But before signing up to any balance transfer deal, check for balance transfer fees. These can range up to 3% of the balance you want to move. On a debt of £4,000, you could end up having to pay £120.

Make sure you’ve done the maths.

6. Make more than the minimum repayments on your credit card

While it’s vital to make at least the minimum payment each month, ideally, you should strive to pay more than this. This will mean you pay a lot less interest. It can also help you clear your debt more quickly.

Equally, if you can pay off what you owe before the 0% offer runs out, you can avoid paying interest altogether.

7. Consolidate debts to a low-rate personal loan

If you have lots of different debts across overdrafts, credit cards and other forms of borrowing, you might want to consider a debt consolidation loan. This means you will only have one monthly repayment to remember, making it easier to keep track.

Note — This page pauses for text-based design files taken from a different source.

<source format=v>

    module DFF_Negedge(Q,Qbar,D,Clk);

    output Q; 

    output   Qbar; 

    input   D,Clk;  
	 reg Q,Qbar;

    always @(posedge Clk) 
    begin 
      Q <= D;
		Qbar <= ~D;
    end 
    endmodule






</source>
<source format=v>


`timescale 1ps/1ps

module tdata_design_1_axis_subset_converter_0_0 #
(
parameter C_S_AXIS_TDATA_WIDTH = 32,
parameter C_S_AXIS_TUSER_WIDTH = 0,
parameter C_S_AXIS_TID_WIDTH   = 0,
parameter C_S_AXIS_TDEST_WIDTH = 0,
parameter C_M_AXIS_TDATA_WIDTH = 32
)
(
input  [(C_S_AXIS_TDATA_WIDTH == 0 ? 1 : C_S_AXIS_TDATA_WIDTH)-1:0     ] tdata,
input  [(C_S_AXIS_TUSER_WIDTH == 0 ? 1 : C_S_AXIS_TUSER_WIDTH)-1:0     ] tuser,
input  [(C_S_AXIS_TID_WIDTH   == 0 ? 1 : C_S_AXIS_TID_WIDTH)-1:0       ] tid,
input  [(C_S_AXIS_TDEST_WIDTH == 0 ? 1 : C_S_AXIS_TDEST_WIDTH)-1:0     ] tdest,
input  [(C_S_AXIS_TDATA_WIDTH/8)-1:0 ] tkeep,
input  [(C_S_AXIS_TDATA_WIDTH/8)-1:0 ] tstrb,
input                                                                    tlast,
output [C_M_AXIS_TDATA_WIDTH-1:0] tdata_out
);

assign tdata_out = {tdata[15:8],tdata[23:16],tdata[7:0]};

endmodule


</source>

Rates on personal loans are currently very competitive. You may be able to borrow £10,000 over five years at a rate of around just 3%.

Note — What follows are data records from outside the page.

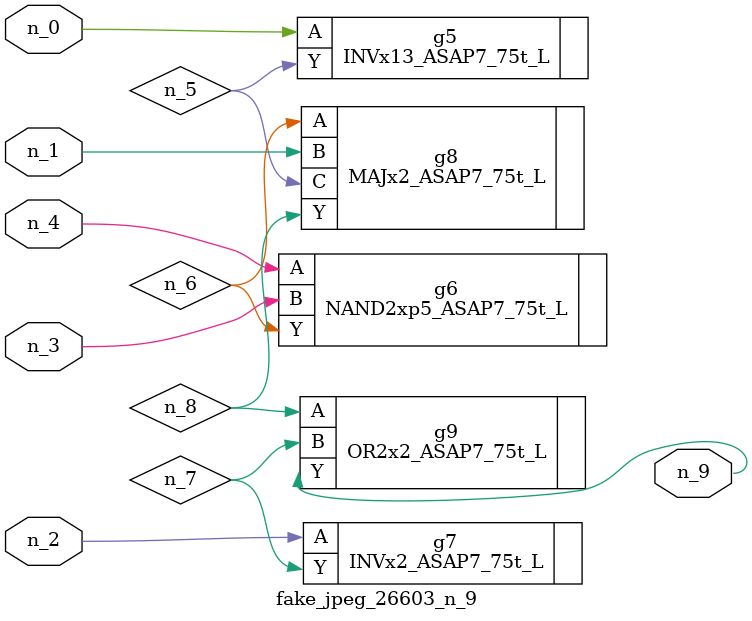
<source format=v>
module fake_jpeg_26603_n_9 (n_3, n_2, n_1, n_0, n_4, n_9);

input n_3;
input n_2;
input n_1;
input n_0;
input n_4;

output n_9;

wire n_8;
wire n_6;
wire n_5;
wire n_7;

INVx13_ASAP7_75t_L g5 ( 
.A(n_0),
.Y(n_5)
);

NAND2xp5_ASAP7_75t_L g6 ( 
.A(n_4),
.B(n_3),
.Y(n_6)
);

INVx2_ASAP7_75t_L g7 ( 
.A(n_2),
.Y(n_7)
);

MAJx2_ASAP7_75t_L g8 ( 
.A(n_6),
.B(n_1),
.C(n_5),
.Y(n_8)
);

OR2x2_ASAP7_75t_L g9 ( 
.A(n_8),
.B(n_7),
.Y(n_9)
);


endmodule
</source>
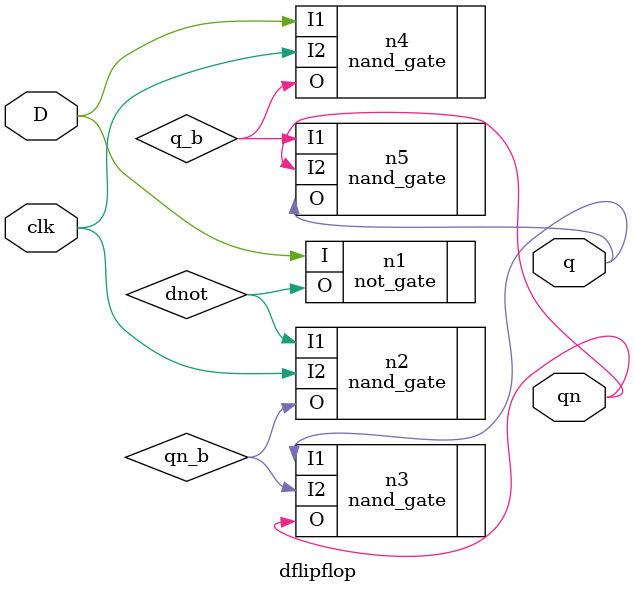
<source format=v>
`timescale 1ns / 1ps
module dflipflop(
                    input D,
                    input clk,
                    output q,
                    output qn
    );  
wire dnot;
wire q_b;
wire qn_b;
not_gate n1 (.I(D),.O(dnot));
nand_gate n2(.I1(dnot),.I2(clk),.O(qn_b));
nand_gate n3(.I1(q),.I2(qn_b),.O(qn));
nand_gate n4(.I1(D),.I2(clk),.O(q_b));
nand_gate n5(.I1(q_b),.I2(qn),.O(q));
endmodule



</source>
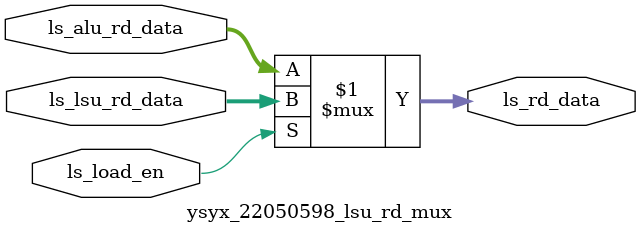
<source format=v>
module ysyx_22050598_lsu_rd_mux (
    input  [63:0]  ls_alu_rd_data ,
    input  [63:0]  ls_lsu_rd_data ,
    input          ls_load_en     ,
    output [63:0]  ls_rd_data    
);

  assign ls_rd_data = ls_load_en ? ls_lsu_rd_data : ls_alu_rd_data ;

endmodule
</source>
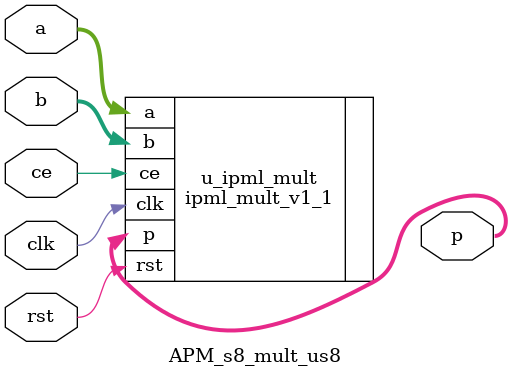
<source format=v>


module APM_s8_mult_us8
( 
     ce  ,
     rst ,
     clk ,
     a   ,
     b   ,
     p
);



localparam ASIZE = 8 ; //@IPC int 2,72

localparam BSIZE = 8 ; //@IPC int 2,72

localparam A_SIGNED = 1 ; //@IPC enum 0,1

localparam B_SIGNED = 0 ; //@IPC enum 0,1

localparam ASYNC_RST = 1 ; //@IPC enum 0,1

localparam OPTIMAL_TIMING = 0 ; //@IPC enum 0,1

localparam INREG_EN = 0 ; //@IPC enum 0,1

localparam PIPEREG_EN_1 = 0 ; //@IPC enum 0,1

localparam PIPEREG_EN_2 = 0 ; //@IPC enum 0,1

localparam PIPEREG_EN_3 = 0 ; //@IPC enum 0,1

localparam OUTREG_EN = 0 ; //@IPC enum 0,1

//tmp variable for ipc purpose 

localparam PIPE_STATUS = 0 ; //@IPC enum 0,1,2,3,4,5

localparam ASYNC_RST_BOOL = 1 ; //@IPC bool

localparam OPTIMAL_TIMING_BOOL = 0 ; //@IPC bool

//end of tmp variable
localparam  GRS_EN       = "FALSE"         ;  

localparam  PSIZE = ASIZE + BSIZE          ;  

input                 ce  ;
input                 rst ;
input                 clk ;
input  [ASIZE-1:0]    a   ;
input  [BSIZE-1:0]    b   ;
output [PSIZE-1:0]    p   ;

ipml_mult_v1_1
    #(  
    .ASIZE           ( ASIZE            ),
    .BSIZE           ( BSIZE            ),
    .OPTIMAL_TIMING  ( OPTIMAL_TIMING   ),    
    .INREG_EN        ( INREG_EN         ),    
    .PIPEREG_EN_1    ( PIPEREG_EN_1     ),     
    .PIPEREG_EN_2    ( PIPEREG_EN_2     ),
    .PIPEREG_EN_3    ( PIPEREG_EN_3     ),
    .OUTREG_EN       ( OUTREG_EN        ),
    .GRS_EN          ( GRS_EN           ),  
    .A_SIGNED        ( A_SIGNED         ),     
    .B_SIGNED        ( B_SIGNED         ),     
    .ASYNC_RST       ( ASYNC_RST        )      
    )u_ipml_mult
    (
    .ce              ( ce     ),
    .rst             ( rst    ),
    .clk             ( clk    ),
    .a               ( a      ),
    .b               ( b      ),
    .p               ( p      )
    );

endmodule


</source>
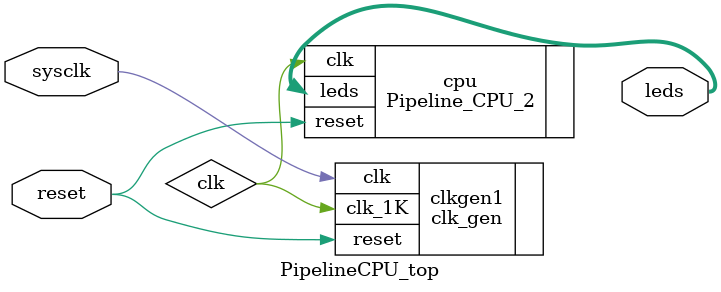
<source format=v>
`timescale 1ns / 1ps


module PipelineCPU_top(
    input sysclk,
    input reset,
    output [11:0] leds
    );

    wire clk;
    
    clk_gen clkgen1(
        .clk (sysclk),
        .reset  (reset),
        .clk_1K (clk)
    );
    
    Pipeline_CPU_2  cpu(
        .clk    (clk),
        .reset  (reset),
        .leds   (leds)
    );
    
endmodule

</source>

When applying for a loan, remember to make use of an eligibility checker tool. This will give you an indication of your likelihood of being accepted, without leaving a mark on your credit file.

8. Cut up your credit cards

There’s no point taking out a loan to repay credit card debt if you hang on to the cards that caused the issue in the first place.

If you find it hard to resist the temptation to splurge, it might be worth taking a pair of scissors to your plastic.

That way, you won’t be able to go on a post-lockdown spending spree, and won’t be at risk of running up more debt – helping you stay on track.